Deposits, payments of principal and interest on loans, proceeds from maturities of investment securities and earnings on investment securities are the principal sources of funds for the Company. Borrowings from the FHLB, federal funds sold and federal funds purchased are utilized by the Company to manage its daily liquidity position. The Company has also been approved to participate in the Federal Reserve Bank’s Discount Window Primary Credit Program.  As of March 31, 2026, the Company was able to borrow up to $7,263,636 from the Federal Reserve Bank Discount Window Primary Credit

33

Program. The borrowing limit is based on the amount of collateral pledged, with certain loans from the Bank’s portfolio serving as collateral. The Company has $127,421,217 available under a line of credit with the Federal Home Loan Bank of Dallas with $127,421,217 available. The Company has additional contingency funding capacity with various other financial institutions in the amount of $28,000,000.

The Company maintains a well-capitalized balance sheet which includes strong capital and liquidity. The Bank provides a full range of banking, financial and trust services in our local markets. The majority of the Bank’s deposits are fully FDIC insured and the Company evaluates on an ongoing and continuous basis its financial health by preparing for various moderate to severe economic scenarios.

Determining liquidity adequacy requires an ongoing analysis of the Company’s current and expected liquidity position, including historical funding obligations and anticipated funding needs, as well as an understanding of retention prospects for all bank deposits. In particular, consideration is given to public funds and other large depositors for potential runoffs due to expected uses or other withdrawals from bank accounts.  Management considers fluctuations in public fund and municipal deposit balances, including seasonal runoff following first quarter tax collections, to represent a known trend that could affect the Company’s liquidity profile.  Management continues to actively monitor deposit concentrations and available contingency funding sources to mitigate potential liquidity risks.

RECORDS SHOWN:

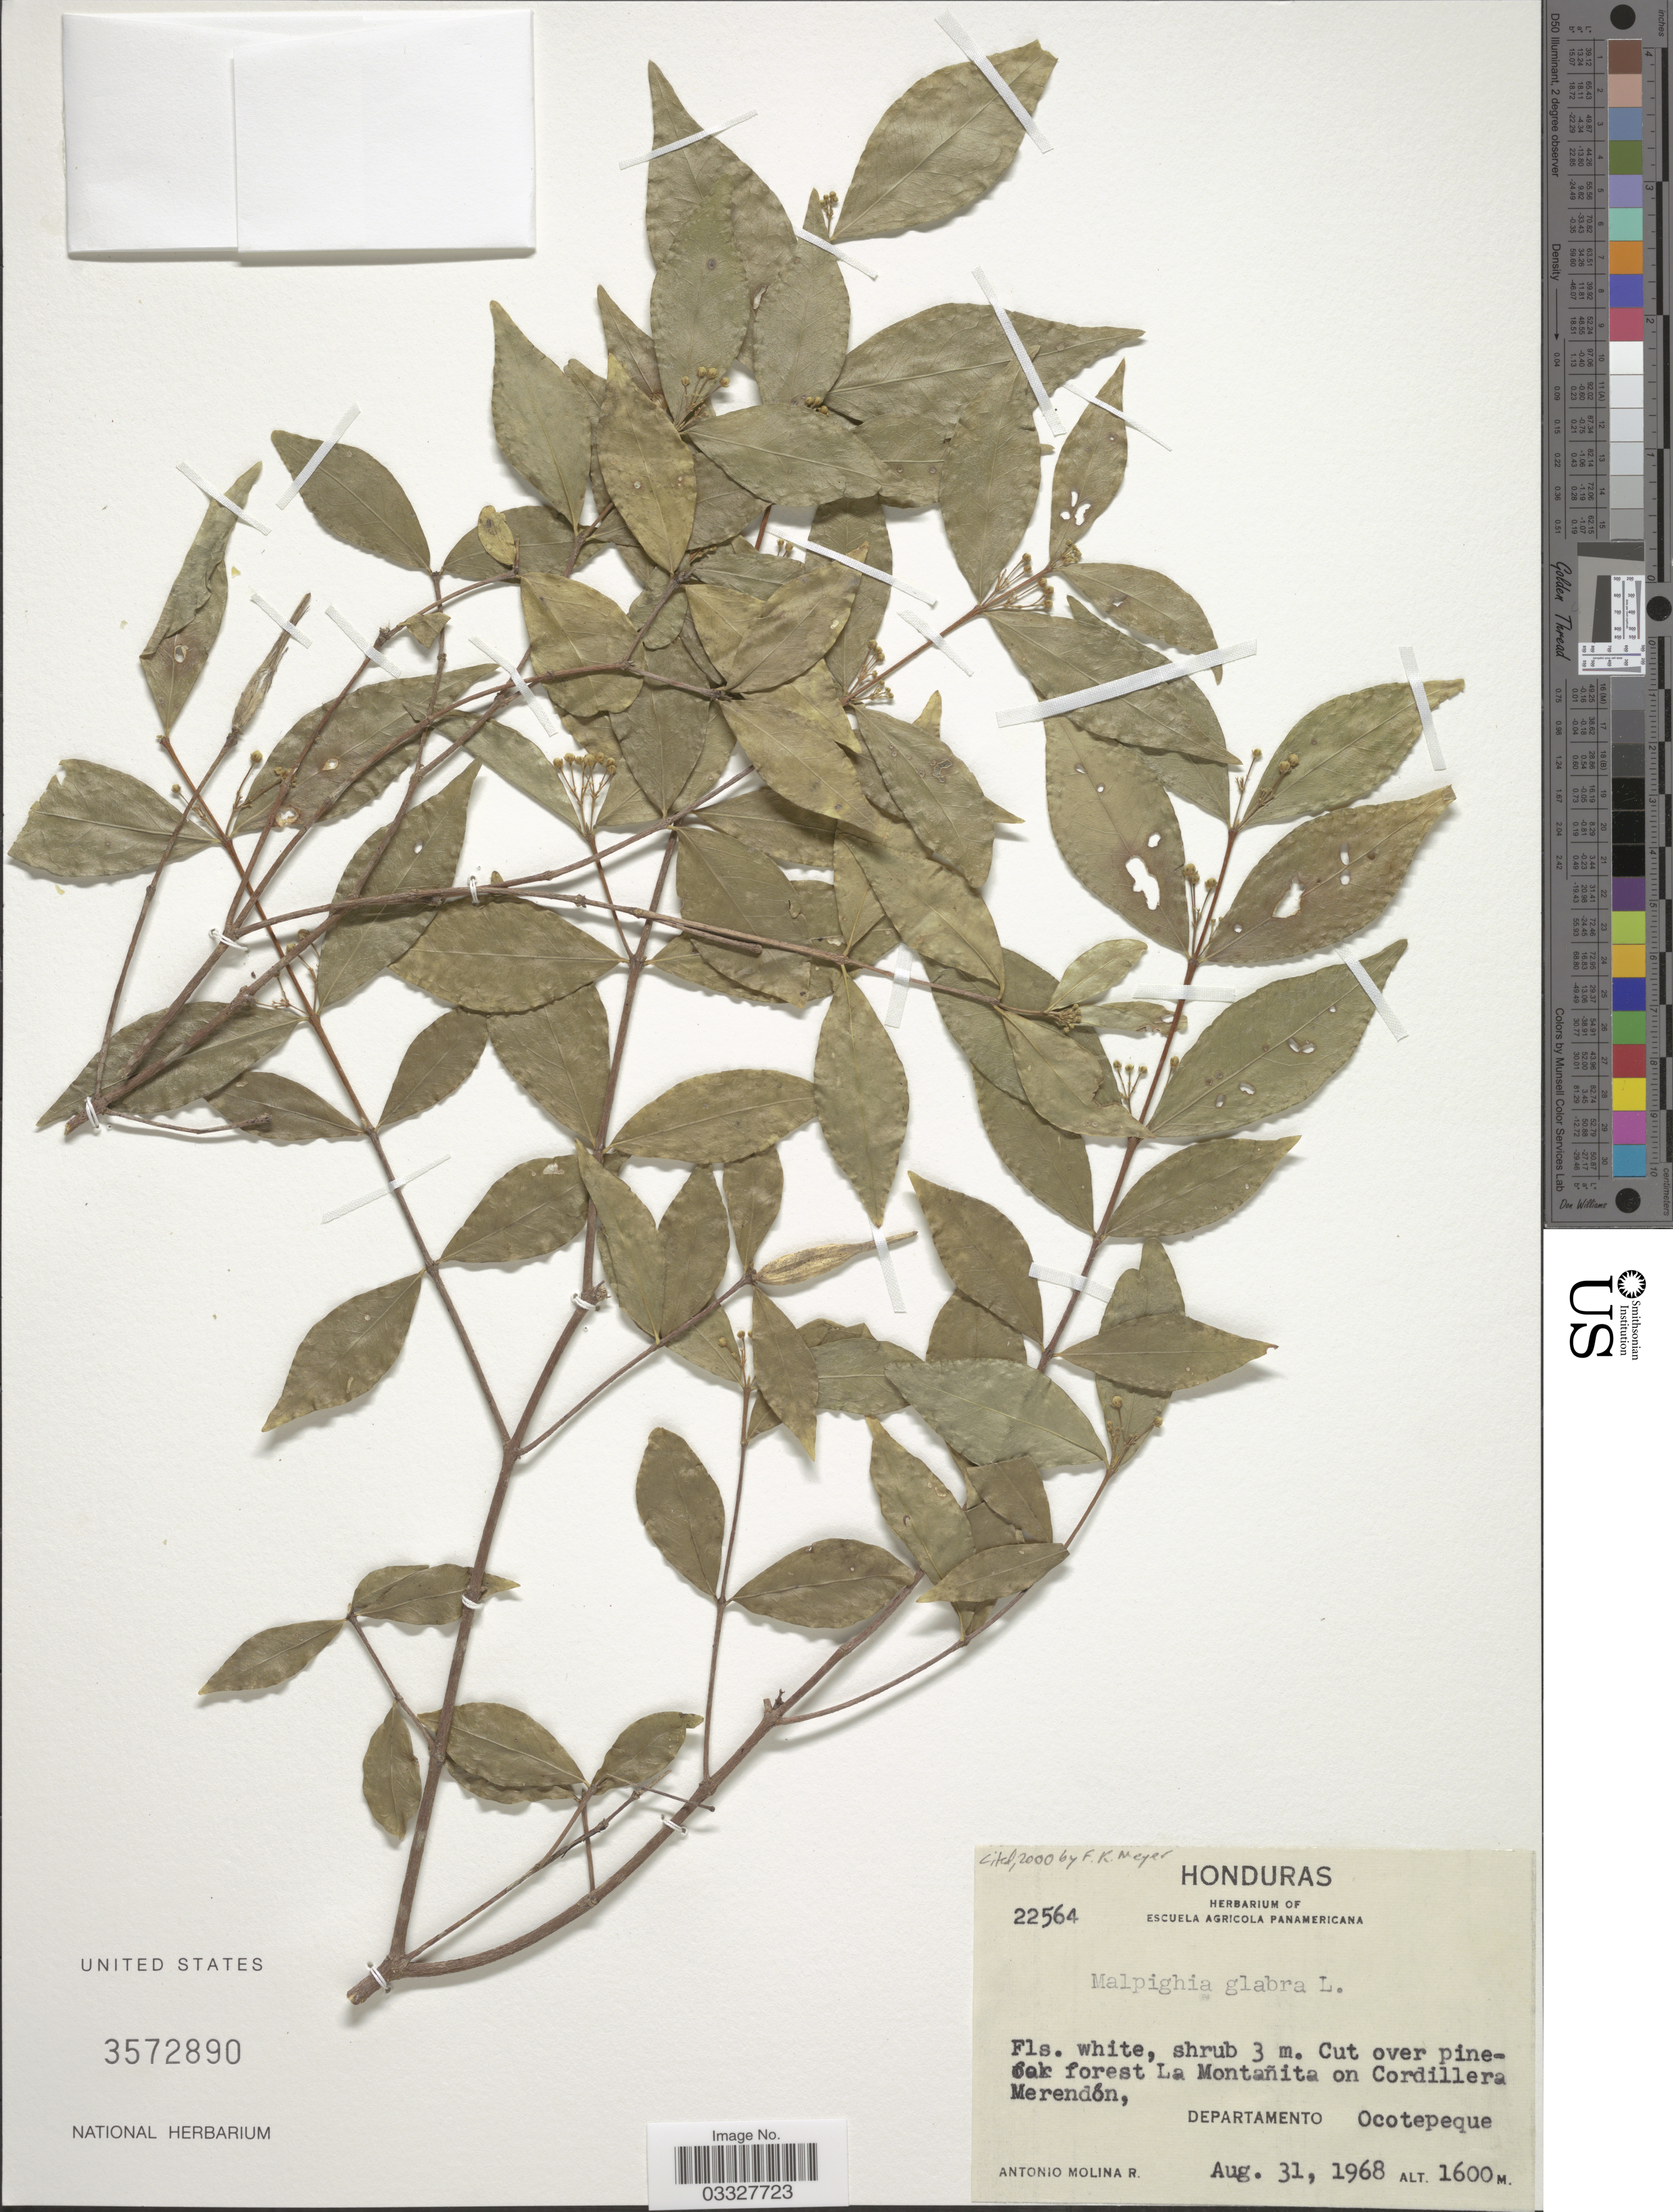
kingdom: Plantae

---

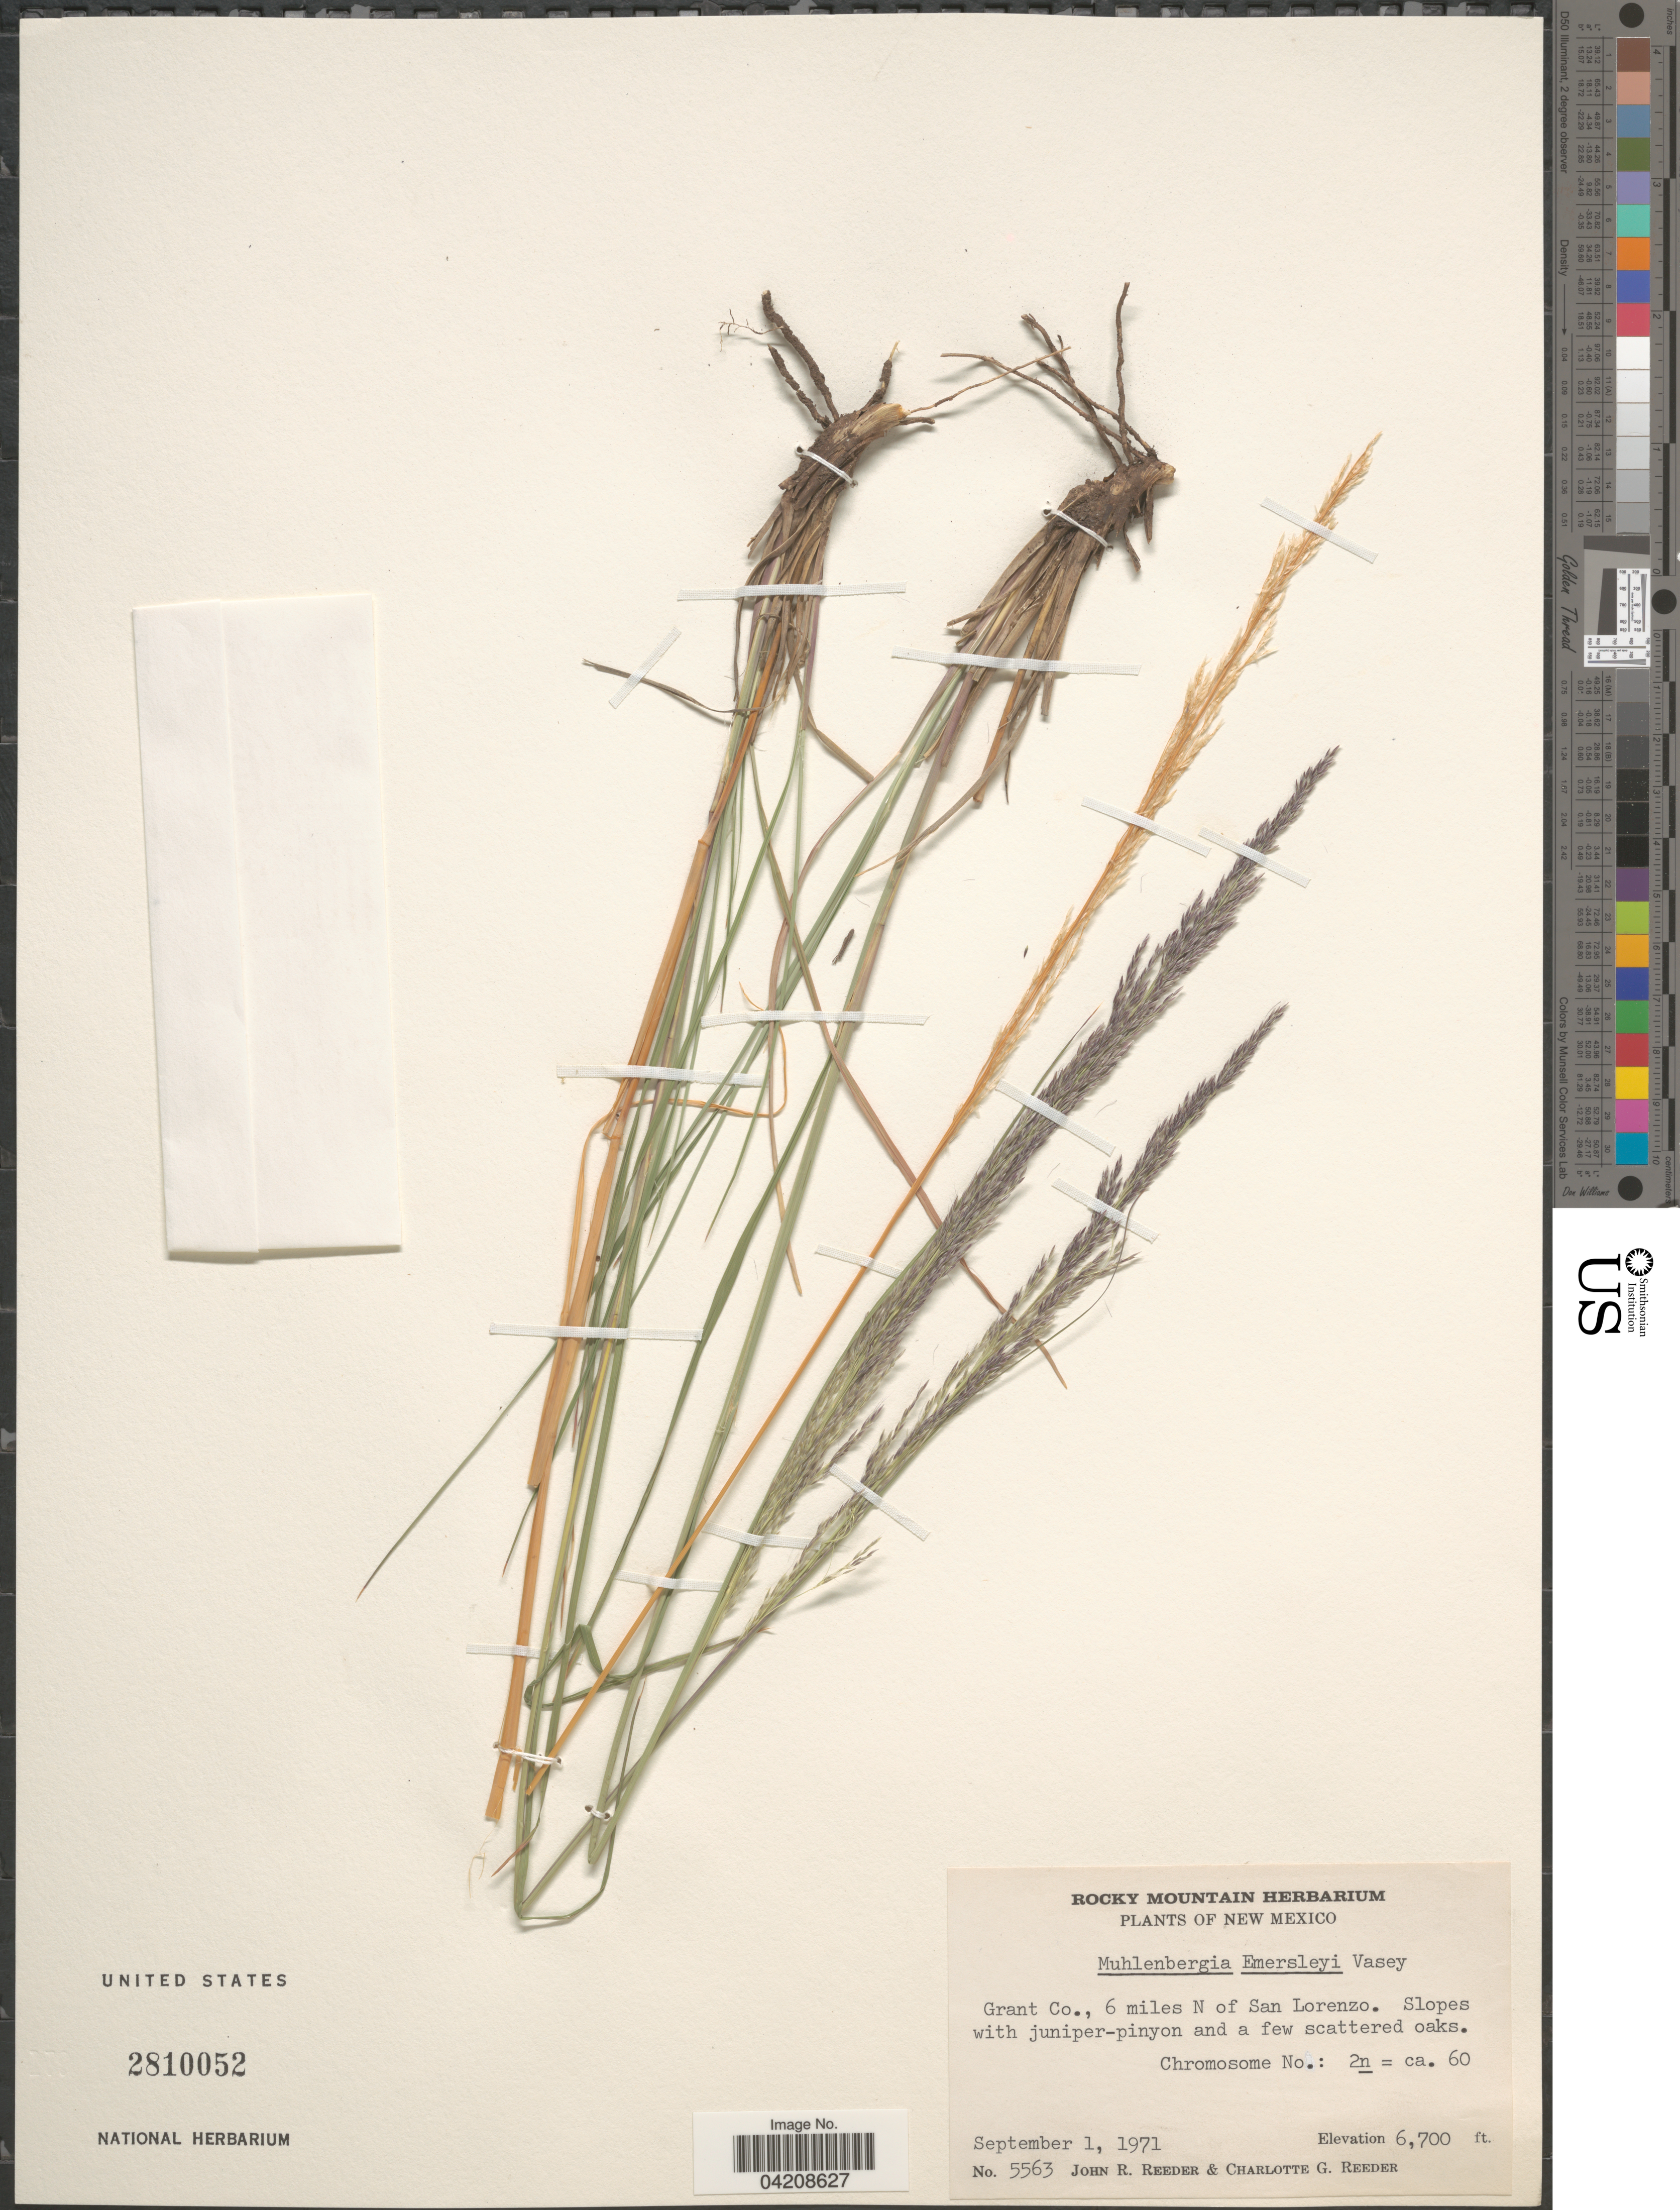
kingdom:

DIRECTIONS FOR THIS TASK:
Copy out the part of the liquidity passage from "Program. The borrowing" to "amount of $28,000,000.".

RIGHT ANSWER:
Program. The borrowing limit is based on the amount of collateral pledged, with certain loans from the Bank’s portfolio serving as collateral. The Company has $127,421,217 available under a line of credit with the Federal Home Loan Bank of Dallas with $127,421,217 available. The Company has additional contingency funding capacity with various other financial institutions in the amount of $28,000,000.